Now, suppose I define a function, $g$, on the space of lower triangular matrices as $g(L) := f(LL^T)$. I'd like to derive an analytic expression for the gradient of $g$. I assume some sort of chain rule should go through so that I can get a rather simple expression using $\nabla f$, but I'm not sure how to proceed.

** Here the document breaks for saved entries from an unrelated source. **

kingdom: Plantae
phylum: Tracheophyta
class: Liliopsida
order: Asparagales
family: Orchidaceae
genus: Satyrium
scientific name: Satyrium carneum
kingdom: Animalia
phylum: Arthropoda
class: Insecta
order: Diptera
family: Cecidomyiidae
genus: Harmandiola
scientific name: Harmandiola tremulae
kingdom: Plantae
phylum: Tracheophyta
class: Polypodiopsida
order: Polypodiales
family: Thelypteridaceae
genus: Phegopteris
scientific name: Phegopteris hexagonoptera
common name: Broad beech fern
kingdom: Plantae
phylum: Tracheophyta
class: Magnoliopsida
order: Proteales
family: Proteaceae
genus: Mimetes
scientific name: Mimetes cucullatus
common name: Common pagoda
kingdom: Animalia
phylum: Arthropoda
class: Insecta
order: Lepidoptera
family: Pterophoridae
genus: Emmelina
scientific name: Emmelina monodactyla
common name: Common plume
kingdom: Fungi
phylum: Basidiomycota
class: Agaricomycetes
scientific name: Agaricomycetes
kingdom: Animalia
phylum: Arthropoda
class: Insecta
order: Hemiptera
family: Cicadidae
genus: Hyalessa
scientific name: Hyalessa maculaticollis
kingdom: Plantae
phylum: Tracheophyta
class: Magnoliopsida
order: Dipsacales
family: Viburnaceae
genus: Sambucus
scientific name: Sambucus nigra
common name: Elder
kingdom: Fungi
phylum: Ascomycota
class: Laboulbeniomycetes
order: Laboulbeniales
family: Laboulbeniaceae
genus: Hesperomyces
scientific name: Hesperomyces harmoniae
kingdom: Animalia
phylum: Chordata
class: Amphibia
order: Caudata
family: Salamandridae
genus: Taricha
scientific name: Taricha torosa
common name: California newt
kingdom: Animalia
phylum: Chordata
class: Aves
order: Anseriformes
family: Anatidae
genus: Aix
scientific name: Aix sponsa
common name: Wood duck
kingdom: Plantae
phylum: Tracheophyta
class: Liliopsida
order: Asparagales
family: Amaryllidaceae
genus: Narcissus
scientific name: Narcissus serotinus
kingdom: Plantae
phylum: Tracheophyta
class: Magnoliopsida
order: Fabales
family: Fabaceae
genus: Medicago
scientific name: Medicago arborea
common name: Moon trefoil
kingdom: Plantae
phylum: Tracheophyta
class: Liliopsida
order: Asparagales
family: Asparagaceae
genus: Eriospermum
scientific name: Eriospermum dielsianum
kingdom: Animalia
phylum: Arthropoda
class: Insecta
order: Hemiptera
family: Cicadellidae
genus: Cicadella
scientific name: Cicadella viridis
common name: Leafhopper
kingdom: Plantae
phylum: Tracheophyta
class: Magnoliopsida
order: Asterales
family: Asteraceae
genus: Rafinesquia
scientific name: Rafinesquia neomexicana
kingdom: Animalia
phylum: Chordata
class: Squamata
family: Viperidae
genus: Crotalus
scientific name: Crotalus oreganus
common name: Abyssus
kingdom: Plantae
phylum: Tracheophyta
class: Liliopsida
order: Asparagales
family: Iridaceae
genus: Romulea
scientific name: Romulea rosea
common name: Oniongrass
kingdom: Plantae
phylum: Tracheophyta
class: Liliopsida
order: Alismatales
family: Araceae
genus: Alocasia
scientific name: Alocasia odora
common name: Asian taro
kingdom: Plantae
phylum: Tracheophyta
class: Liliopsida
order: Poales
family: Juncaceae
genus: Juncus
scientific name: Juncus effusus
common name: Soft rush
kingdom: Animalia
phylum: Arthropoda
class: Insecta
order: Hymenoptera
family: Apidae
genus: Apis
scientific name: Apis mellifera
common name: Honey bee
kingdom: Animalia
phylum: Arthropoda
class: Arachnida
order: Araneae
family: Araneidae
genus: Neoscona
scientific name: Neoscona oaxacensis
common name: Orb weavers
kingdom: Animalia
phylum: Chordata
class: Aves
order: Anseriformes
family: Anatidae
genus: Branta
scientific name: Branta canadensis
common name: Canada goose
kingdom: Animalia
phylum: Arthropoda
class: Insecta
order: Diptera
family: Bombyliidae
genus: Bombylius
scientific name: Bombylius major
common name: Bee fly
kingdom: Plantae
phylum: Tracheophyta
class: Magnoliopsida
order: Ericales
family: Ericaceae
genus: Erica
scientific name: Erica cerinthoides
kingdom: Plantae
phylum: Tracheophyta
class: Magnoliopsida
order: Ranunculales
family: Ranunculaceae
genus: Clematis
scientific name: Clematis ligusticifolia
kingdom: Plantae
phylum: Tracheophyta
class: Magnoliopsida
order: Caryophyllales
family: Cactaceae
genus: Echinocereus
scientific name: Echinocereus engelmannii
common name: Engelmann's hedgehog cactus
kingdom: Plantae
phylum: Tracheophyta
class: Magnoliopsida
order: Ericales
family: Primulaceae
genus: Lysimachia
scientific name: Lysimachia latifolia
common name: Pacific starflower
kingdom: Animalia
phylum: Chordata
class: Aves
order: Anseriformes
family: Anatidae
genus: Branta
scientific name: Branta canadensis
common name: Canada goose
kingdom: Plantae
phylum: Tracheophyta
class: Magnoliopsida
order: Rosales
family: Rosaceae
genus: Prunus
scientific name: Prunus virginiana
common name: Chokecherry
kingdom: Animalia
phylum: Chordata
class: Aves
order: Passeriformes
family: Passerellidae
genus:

Again, thanks for your help.

1

There are 1 best solutions below

2
On BEST ANSWER

For ease of typing, denote the gradients of $f(X)$ and $g(L)$ as $$\eqalign{ F &= \frac{\partial f}{\partial X} = \nabla f \\ G &= \frac{\partial g}{\partial L} \\ }$$ First, calculate the differential of $X$ in terms of $L$. $$\eqalign{ X &= LL^T \quad\implies\quad dX = dL\,L^T + L\,dL^T \\ }$$ Then write the differential of the function and perform a change of variables from $X\to L$. $$\eqalign{ dg &= df \\ &= F:dX \\ &= F:(dL\,L^T+L\,dL^T) \\ &= (F+F^T):(dL\,L^T) \\ &= (F+F^T)L:dL \\ \frac{\partial g}{\partial L} &= (F+F^T)L \;=\; G \\ \\ }$$ In the above, a colon is used as a product notation for the trace, i.e. $$\eqalign{A:B = {\rm Tr}(A^TB) = {\rm Tr}(B^TA) = B:A}$$ The terms in such a product can be rearranged in a number of equivalent ways, e.g. $$\eqalign{ A:B &= A^T:B^T \\ A:BC &= B^TA:C = AC^T:B \\ }$$ due to the properties of the trace function.